(Beginning of Records provided)
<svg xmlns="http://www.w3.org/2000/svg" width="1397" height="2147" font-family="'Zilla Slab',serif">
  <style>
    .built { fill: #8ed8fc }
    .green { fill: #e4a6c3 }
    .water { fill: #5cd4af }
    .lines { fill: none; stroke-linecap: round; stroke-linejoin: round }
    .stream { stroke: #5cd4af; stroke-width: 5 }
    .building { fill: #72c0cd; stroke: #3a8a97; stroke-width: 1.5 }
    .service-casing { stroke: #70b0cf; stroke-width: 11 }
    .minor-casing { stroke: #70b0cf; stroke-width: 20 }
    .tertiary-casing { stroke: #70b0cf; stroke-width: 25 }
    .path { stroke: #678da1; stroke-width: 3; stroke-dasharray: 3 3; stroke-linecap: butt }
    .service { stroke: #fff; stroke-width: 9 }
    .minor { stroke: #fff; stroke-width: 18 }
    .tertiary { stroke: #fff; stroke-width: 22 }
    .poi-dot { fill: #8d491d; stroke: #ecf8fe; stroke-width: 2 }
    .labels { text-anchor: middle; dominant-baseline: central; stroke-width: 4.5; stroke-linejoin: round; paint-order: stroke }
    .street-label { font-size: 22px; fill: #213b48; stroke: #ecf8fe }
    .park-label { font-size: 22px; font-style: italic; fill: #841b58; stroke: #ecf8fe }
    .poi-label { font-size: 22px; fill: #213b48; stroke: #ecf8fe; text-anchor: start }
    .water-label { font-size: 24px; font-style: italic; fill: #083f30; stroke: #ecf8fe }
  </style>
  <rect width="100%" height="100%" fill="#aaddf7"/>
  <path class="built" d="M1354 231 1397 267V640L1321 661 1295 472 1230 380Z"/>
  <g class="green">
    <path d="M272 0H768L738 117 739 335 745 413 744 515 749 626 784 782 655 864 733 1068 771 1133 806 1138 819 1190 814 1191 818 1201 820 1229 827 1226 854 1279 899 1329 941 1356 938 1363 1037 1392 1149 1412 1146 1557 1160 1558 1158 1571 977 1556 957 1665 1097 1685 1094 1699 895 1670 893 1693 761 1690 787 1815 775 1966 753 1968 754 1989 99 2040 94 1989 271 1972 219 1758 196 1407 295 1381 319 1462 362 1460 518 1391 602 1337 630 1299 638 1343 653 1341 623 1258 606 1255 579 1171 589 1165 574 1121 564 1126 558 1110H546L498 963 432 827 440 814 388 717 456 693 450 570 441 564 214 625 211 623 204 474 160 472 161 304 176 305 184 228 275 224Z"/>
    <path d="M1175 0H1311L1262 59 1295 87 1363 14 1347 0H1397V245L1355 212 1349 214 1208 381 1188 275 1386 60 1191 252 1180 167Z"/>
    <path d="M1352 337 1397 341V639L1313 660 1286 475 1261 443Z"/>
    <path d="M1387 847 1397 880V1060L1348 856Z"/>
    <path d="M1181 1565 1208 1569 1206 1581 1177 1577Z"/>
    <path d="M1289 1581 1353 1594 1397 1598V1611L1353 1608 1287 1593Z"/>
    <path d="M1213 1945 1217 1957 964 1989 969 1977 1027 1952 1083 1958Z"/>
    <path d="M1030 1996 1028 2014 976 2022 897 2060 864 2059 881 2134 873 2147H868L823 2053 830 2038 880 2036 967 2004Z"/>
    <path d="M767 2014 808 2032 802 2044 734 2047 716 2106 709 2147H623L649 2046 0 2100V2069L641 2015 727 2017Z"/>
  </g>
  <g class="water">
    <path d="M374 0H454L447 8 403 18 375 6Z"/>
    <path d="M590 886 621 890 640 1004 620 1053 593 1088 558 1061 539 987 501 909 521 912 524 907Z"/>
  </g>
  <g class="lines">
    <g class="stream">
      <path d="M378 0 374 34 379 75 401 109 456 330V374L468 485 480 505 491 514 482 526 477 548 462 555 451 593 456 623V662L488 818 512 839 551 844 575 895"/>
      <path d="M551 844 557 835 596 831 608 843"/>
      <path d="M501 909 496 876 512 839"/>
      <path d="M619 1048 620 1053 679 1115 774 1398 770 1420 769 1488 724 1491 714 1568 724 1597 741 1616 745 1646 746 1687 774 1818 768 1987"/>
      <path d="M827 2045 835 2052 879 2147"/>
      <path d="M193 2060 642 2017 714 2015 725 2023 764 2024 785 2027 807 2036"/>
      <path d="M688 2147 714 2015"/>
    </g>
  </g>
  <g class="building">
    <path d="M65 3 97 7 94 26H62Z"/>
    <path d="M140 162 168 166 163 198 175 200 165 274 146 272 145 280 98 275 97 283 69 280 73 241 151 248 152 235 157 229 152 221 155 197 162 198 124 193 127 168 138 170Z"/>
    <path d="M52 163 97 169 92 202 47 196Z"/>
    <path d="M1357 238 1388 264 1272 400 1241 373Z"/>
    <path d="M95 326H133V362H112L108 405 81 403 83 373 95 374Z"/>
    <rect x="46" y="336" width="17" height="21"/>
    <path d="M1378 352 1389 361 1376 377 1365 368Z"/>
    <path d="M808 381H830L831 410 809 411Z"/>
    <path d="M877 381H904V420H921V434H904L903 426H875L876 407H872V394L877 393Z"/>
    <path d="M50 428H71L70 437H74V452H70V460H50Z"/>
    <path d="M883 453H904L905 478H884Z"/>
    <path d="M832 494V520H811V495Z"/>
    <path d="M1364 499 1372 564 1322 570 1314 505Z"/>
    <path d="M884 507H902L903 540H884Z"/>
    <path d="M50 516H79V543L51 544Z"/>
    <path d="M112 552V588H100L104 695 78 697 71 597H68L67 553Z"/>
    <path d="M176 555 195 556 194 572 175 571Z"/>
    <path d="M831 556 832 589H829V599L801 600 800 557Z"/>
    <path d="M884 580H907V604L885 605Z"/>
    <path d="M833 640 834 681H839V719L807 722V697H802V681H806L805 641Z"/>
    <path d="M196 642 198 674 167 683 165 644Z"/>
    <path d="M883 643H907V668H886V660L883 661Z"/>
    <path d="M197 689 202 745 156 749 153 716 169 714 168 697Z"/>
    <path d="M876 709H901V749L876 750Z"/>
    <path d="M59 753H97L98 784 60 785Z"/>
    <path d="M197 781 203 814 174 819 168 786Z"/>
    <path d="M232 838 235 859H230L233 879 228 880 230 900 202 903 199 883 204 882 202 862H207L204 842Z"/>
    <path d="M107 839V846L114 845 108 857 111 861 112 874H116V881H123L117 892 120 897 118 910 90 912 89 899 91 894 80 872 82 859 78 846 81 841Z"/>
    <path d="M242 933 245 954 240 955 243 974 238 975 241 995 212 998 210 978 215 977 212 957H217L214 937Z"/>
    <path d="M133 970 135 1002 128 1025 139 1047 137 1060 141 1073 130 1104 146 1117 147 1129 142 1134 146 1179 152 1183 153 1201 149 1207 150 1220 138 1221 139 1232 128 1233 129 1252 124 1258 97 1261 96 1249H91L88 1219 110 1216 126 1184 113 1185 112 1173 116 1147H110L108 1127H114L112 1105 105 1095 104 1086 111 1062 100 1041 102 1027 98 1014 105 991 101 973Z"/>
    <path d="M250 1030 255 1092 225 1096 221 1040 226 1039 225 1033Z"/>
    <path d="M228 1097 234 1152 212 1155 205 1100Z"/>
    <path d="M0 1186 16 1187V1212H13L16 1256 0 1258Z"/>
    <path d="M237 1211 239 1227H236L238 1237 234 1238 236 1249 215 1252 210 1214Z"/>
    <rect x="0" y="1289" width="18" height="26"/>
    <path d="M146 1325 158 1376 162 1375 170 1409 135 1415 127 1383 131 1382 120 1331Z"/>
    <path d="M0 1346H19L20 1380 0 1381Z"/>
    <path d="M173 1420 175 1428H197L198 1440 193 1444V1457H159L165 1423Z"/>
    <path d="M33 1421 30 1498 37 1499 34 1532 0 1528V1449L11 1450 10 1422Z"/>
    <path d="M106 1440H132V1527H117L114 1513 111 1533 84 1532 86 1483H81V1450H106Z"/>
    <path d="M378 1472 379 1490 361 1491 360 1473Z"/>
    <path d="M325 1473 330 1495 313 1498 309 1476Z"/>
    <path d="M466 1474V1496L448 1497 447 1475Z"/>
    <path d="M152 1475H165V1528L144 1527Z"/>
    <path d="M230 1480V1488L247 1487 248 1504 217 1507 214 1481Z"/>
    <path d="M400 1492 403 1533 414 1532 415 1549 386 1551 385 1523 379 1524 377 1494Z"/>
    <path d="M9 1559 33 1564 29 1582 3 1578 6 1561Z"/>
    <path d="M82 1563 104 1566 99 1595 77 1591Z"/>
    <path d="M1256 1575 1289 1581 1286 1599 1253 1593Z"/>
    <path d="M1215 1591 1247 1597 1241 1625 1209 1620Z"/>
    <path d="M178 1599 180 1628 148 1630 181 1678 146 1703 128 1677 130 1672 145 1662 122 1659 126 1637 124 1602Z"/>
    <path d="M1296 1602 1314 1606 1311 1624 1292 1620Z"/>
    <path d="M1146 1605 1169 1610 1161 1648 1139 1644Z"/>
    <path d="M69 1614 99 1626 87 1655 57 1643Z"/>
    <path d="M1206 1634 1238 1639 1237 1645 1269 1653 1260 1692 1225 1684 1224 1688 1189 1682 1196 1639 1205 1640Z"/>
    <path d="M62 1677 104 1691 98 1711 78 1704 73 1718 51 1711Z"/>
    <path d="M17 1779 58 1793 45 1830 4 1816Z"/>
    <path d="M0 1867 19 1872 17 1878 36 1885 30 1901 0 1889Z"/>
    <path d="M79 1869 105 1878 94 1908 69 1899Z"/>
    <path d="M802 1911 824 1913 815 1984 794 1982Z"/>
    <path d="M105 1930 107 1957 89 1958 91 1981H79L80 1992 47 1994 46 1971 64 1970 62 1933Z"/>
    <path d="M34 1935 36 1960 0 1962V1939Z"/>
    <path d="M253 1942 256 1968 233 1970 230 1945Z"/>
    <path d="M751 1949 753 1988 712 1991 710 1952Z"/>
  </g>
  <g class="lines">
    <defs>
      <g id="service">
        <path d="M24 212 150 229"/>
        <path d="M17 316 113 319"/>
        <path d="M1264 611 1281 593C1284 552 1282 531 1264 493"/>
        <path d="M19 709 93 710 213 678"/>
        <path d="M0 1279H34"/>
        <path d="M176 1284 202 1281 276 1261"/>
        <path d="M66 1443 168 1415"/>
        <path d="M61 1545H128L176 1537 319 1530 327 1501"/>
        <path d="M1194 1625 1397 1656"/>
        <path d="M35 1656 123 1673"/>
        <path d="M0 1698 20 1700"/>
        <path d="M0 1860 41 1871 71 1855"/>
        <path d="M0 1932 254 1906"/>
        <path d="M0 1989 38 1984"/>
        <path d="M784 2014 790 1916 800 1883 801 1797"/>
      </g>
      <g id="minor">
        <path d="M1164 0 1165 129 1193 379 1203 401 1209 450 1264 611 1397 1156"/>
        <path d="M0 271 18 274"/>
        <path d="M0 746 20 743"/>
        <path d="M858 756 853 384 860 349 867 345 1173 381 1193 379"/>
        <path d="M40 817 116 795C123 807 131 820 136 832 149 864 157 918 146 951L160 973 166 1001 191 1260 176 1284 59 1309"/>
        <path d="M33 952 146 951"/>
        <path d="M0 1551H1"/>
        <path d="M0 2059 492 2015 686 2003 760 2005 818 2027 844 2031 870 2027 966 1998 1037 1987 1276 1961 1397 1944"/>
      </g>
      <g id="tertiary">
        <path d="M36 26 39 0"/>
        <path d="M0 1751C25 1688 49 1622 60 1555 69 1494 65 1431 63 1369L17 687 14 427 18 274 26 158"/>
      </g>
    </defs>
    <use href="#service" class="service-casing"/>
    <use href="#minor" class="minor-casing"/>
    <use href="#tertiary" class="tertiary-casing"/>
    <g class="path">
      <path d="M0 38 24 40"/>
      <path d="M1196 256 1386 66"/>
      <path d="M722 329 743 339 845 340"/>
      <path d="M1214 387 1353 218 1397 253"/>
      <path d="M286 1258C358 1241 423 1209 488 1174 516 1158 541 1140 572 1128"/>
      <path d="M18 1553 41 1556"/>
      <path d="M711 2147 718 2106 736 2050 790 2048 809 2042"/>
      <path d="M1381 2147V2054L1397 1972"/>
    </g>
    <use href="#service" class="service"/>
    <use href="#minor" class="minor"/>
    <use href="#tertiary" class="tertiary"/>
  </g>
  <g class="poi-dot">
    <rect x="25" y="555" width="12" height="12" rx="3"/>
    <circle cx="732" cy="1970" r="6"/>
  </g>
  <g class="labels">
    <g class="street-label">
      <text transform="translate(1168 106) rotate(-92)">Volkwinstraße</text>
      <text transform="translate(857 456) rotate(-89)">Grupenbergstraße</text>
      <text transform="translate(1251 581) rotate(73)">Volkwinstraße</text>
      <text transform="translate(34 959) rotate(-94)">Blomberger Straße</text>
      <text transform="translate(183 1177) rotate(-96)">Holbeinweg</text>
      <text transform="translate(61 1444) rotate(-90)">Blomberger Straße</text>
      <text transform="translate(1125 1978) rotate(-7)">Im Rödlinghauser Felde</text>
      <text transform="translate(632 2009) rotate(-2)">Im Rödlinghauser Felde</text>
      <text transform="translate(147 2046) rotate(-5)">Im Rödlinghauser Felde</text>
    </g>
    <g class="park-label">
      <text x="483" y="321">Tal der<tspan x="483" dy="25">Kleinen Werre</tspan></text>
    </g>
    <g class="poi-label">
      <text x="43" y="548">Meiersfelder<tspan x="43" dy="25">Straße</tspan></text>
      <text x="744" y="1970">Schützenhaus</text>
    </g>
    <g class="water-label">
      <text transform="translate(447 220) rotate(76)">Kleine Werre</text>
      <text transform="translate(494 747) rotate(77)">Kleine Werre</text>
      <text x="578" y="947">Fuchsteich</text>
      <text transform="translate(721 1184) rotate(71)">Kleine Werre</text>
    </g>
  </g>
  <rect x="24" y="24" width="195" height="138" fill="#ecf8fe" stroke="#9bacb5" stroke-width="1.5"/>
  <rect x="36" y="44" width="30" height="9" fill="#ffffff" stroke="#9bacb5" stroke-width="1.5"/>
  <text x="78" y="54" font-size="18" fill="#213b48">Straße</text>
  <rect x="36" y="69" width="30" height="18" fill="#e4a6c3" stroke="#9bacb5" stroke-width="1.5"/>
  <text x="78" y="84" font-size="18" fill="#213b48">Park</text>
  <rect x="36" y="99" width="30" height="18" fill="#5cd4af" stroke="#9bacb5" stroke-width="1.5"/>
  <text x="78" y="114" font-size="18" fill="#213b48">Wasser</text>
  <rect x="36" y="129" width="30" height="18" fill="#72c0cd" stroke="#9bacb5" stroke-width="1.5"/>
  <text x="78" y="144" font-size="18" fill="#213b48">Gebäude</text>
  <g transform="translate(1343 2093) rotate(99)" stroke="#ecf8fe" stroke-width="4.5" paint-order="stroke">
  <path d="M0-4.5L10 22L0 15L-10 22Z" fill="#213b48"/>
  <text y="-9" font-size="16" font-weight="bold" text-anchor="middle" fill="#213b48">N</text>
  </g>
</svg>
(End of Records provided)
# [Work required]
Pull out all lines in the data above that include "linejoin".

# [Exercise result]
    .lines { fill: none; stroke-linecap: round; stroke-linejoin: round }
    .labels { text-anchor: middle; dominant-baseline: central; stroke-width: 4.5; stroke-linejoin: round; paint-order: stroke }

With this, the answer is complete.